On March 8, 2013, the SEC announced the settlement of charges stemming from a private fund adviser’s alleged retention of a solicitor that was not properly registered as a broker. The SEC action involved a holding company that controls affiliated investment advisers that manage private funds (the “Adviser”), the Adviser’s former Senior Managing Partner (the “former executive”), who was in charge of capital raising efforts for the private funds managed by the Adviser, and an independent consultant retained by the Adviser, who was not a registered broker or affiliated with one and who the SEC alleged improperly solicited more than $500 million in capital commitments for the private funds managed by the Adviser. According to the SEC, from 2008 to 2011, the independent consultant actively solicited investors for the private funds managed by the Adviser and was paid a percentage of the capital committed by investors sourced by the independent consultant. The SEC alleged that the independent consultant solicited potential investors by (1) sending to potential investors private placement memoranda, subscription documents and due diligence materials that were provided to the consultant by the former executive or other personnel of the Adviser, (2) encouraging potential investors to make portfolio reallocations to enable such investors to invest in the private funds managed by the Adviser, (3) providing his analysis of the Adviser’s strategy and track record and (4) providing potential investors with confidential information related to the private funds (including current and potential investors’ identities and their capital commitments).

According to the SEC, the former executive ignored red flags that indicated that the independent consultant’s solicitation efforts went beyond the consultant’s intended role as a supposed “finder.” In addition, the SEC alleged that the Adviser “failed to adequately oversee [the independent consultant’s] activities” by giving the consultant access to fund documents and reimbursing the consultant for expenses associated with his efforts (such as travel and entertainment expenses) that should have indicated to the Adviser that the consultant had substantial (and improper) contact with potential investors.

Based on such conduct, the SEC found that the independent consultant willfully violated Section 15(a) of the Exchange Act, which “requires persons engaged in the business of effecting transactions in securities to be registered as a broker or dealer or associated with a registered broker or dealer.” The SEC also found that the former executive willfully aided and abetted the independent consultant’s violations and that each of the former executive and the Adviser caused the independent consultant’s violations.

Without admitting or denying the SEC’s findings, the Adviser and the former executive agreed to pay civil penalties of $375,000 and $75,000, respectively, and to cease and desist from further violation of Section 15(a) of the Exchange Act.
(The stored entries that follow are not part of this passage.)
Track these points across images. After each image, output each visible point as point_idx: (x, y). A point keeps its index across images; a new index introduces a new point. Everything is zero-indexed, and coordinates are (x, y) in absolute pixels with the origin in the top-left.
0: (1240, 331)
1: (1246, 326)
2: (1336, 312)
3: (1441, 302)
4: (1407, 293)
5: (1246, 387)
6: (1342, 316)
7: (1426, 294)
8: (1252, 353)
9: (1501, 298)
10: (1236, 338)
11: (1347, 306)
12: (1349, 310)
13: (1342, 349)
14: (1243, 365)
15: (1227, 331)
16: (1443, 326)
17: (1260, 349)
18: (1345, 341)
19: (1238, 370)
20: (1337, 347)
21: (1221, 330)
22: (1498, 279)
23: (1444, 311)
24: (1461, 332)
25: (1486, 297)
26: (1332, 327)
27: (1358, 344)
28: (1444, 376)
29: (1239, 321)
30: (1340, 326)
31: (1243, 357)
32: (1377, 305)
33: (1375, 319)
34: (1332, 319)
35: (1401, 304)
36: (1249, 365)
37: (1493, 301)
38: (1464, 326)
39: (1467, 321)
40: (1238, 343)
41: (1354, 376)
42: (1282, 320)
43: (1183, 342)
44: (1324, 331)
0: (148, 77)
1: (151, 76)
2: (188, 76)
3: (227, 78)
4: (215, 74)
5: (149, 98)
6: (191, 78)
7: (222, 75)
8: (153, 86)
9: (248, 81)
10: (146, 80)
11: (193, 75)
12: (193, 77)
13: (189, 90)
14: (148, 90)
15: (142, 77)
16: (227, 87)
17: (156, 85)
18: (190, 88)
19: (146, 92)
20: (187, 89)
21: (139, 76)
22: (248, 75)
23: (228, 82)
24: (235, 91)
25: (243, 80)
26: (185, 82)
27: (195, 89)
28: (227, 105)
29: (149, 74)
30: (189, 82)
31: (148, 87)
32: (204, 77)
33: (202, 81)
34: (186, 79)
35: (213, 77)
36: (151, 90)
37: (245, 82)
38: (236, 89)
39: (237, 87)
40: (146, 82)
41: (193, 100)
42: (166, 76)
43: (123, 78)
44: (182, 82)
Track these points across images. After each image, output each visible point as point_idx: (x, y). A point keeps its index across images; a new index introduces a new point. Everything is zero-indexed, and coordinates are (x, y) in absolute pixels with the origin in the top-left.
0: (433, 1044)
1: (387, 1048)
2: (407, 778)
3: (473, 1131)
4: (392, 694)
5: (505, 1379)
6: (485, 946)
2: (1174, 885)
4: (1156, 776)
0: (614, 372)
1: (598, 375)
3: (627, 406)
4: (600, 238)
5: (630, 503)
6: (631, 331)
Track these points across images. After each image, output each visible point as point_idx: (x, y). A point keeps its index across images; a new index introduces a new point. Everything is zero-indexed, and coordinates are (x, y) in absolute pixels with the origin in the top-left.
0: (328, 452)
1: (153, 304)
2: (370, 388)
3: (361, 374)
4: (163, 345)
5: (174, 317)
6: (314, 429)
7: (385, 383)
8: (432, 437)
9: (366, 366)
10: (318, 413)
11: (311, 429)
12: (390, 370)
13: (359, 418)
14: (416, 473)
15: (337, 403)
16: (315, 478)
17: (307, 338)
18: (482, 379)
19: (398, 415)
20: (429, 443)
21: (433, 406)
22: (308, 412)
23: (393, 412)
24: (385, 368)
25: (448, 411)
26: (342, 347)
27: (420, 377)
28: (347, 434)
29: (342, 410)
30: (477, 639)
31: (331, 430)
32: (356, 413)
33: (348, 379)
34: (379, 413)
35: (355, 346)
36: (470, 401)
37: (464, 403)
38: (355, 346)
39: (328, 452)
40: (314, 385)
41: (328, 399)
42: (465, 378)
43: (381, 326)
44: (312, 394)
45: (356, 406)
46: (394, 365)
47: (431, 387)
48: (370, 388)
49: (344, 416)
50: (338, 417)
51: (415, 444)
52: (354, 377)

In addition, according to the SEC, the former executive was suspended from acting in a supervisory capacity of an investment adviser or other securities market participant for nine months and the independent consultant was barred from the securities industry. According to the SEC, in accepting the Adviser’s settlement offer, the SEC considered that, subsequent to the alleged conduct, the Adviser changed its policies and procedures so that third parties retained by the Adviser as a finder or marketer are required to be a registered broker (or affiliated with a registered broker).